At Zouboules’s first workshop in Unuvik, her role was “to act as a bridge between facilitators and participants to make them feel more comfortable,” she said. From then on, she became the first peer leader in the program.
“We built the peer leader program from that—the idea that young women could be mentors, could demonstrate leadership, and the skills we were looking to foster in the workshops,” she said.
Zouboules also brings lessons learned through FOXY to her leadership position at the UVSS. “FOXY, for me, is a lot about consent. I brought a lot of that [to UVic],” she said. “As someone who’s in a leadership role, it’s really important to understand when [it’s] a good time to step up and step back.”
Three years of hard work later, Zouboules finds herself sitting at the Arctic Inspiration Prize’s award gala, waiting to hear the results of their application for the prize. Although Candice Lys and Nancy MacNeill were notified three weeks prior to the award, the rest of the FOXY team awaited the announcement with anticipation. “I was sitting next to the elder who was working with FOXY, Mrs. Dragon,” Zouboules said. Mrs. Dragon allows the team to call her Setsune, or grandmother in Chipewyan. “She looked over at me and said ‘Makenzie, I think we’re going to win the whole thing.’”
“The first thing I did [when the award was announced] was hug her, because she knew in her bones that we were going to win it,” she said.

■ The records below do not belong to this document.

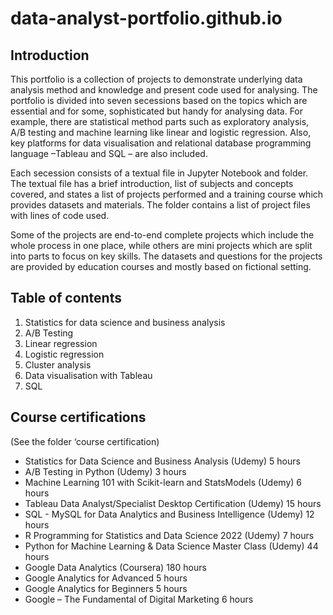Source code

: # data-analyst-portfolio.github.io
  

## Introduction
This portfolio is a collection of projects to demonstrate underlying data analysis method and knowledge and present code used for analysing. The portfolio is divided into seven secessions based on the topics which are essential and for some, sophisticated but handy for analysing data. For example, there are statistical method parts such as exploratory analysis, A/B testing and machine learning like linear and logistic regression. Also, key platforms for data visualisation and relational database programming language –Tableau and SQL – are also included.

Each secession consists of a textual file in Jupyter Notebook and folder. The textual file has a brief introduction, list of subjects and concepts covered, and states a list of projects performed and a training course which provides datasets and materials. The folder contains a list of project files with lines of code used.

Some of the projects are end-to-end complete projects which include the whole process in one place, while others are mini projects which are split into parts to focus on key skills. The datasets and questions for the projects are provided by education courses and mostly based on fictional setting. 





## Table of contents
1. Statistics for data science and business analysis
2. A/B Testing
3. Linear regression
4. Logistic regression
5. Cluster analysis
6. Data visualisation with Tableau
7. SQL




## Course certifications
(See the folder ‘course certification)
* Statistics for Data Science and Business Analysis (Udemy) 5 hours 
* A/B Testing in Python (Udemy) 3 hours
* Machine Learning 101 with Scikit-learn and StatsModels (Udemy) 6 hours
* Tableau Data Analyst/Specialist Desktop Certification (Udemy) 15 hours
* SQL - MySQL for Data Analytics and Business Intelligence (Udemy) 12 hours
* R Programming for Statistics and Data Science 2022 (Udemy) 7 hours
* Python for Machine Learning & Data Science Master Class (Udemy) 44 hours
* Google Data Analytics (Coursera) 180 hours
* Google Analytics for Advanced 5 hours
* Google Analytics for Beginners 5 hours
* Google – The Fundamental of Digital Marketing 6 hours

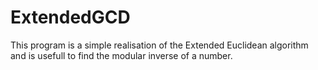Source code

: # ExtendedGCD
This program is a simple realisation of the Extended Euclidean algorithm and is usefull to find the modular inverse of a number.
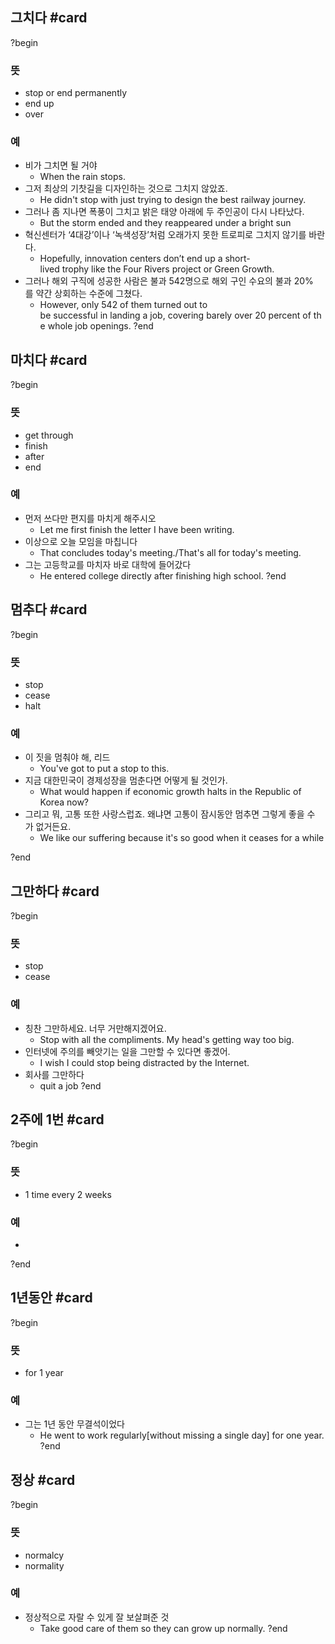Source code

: ## 그치다 #card
?begin
### 뜻
- stop or end permanently
- end up
- over
### 예
- 비가 그치면 될 거야
	- When the rain stops.
- 그저 최상의 기찻길을 디자인하는 것으로 그치지 않았죠.
	- He didn't stop with just trying to design the best railway journey.
- 그러나 좀 지나면 폭풍이 그치고 밝은 태양 아래에 두 주인공이 다시 나타났다.
	- But the storm ended and they reappeared under a bright sun
- 혁신센터가 ‘4대강’이나 ‘녹색성장’처럼 오래가지 못한 트로피로 그치지 않기를 바란다.
	- Hopefully, innovation centers don’t end up a short-lived trophy like the Four Rivers project or Green Growth.
- 그러나 해외 구직에 성공한 사람은 불과 542명으로 해외 구인 수요의 불과 20%를 약간 상회하는 수준에 그쳤다.
	- However, only 542 of them turned out to be successful in landing a job, covering barely over 20 percent of the whole job openings.
?end


## 마치다 #card
?begin
### 뜻
- get through
- finish
- after
- end
### 예
- 먼저 쓰다만 편지를 마치게 해주시오
	- Let me first finish the letter I have been writing.
- 이상으로 오늘 모임을 마칩니다
	- That concludes today's meeting./That's all for today's meeting.
- 그는 고등학교를 마치자 바로 대학에 들어갔다
	- He entered college directly after finishing high school.
?end


## 멈추다 #card
?begin
### 뜻
- stop
- cease
- halt
### 예
- 이 짓을 멈춰야 해, 리드
	- You've got to put a stop to this.
- 지금 대한민국이 경제성장을 멈춘다면 어떻게 될 것인가.
	- What would happen if economic growth halts in the Republic of Korea now?
- 그리고 뭐, 고통 또한 사랑스럽죠. 왜냐면 고통이 잠시동안 멈추면 그렇게 좋을 수가 없거든요.
	- We like our suffering because it's so good when it ceases for a while
<!--SR:!2025-06-28,31,270-->
?end


## 그만하다 #card
?begin
### 뜻
- stop
- cease
### 예
- 칭찬 그만하세요. 너무 거만해지겠어요.
	- Stop with all the compliments. My head's getting way too big.
- 인터넷에 주의를 빼앗기는 일을 그만할 수 있다면 좋겠어.
	- I wish I could stop being distracted by the Internet.
- 회사를 그만하다
	- quit a job
?end


## 2주에 1번 #card
?begin
### 뜻
- 1 time every 2 weeks
### 예
-
<!--SR:!2025-06-16,9,252-->
?end

## 1년동안 #card
?begin
### 뜻
- for 1 year
### 예
- 그는 1년 동안 무결석이었다
	- He went to work regularly[without missing a single day] for one year.
?end

## 정상 #card
?begin
### 뜻
- normalcy
- normality
### 예
- 정상적으로 자랄 수 있게 잘 보살펴준 것
	- Take good care of them so they can grow up normally.
?end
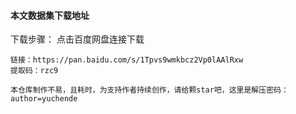 
#### 本文数据集下载地址
    
下载步骤：
    点击百度网盘连接下载
    
    链接：https://pan.baidu.com/s/1Tpvs9wmkbcz2Vp0lAAlRxw 
    提取码：rzc9

    本仓库制作不易，且耗时，为支持作者持续创作，请给颗star吧，这里是解压密码：author=yuchende
    
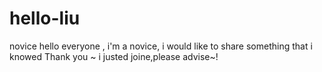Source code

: # hello-liu
novice
hello everyone , i'm a novice, i would like to share something that i knowed
Thank you ~ i justed joine,please advise~!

The application process had been strenuous, according to Zouboules. Every project must submit a clear action plan on how the organization will use the funds, and must include an application by each member of the team. Winners are also expected to present a follow-up to their winnings at the next year’s gala.
“In that moment, it just felt very validating that all this work that we had been doing—it mattered, and young women in the North mattered, and young people and their sexual health and their relationships matter as well. It was so wonderful,” she said.
“We’re pulling up our sleeves, and getting back to work.”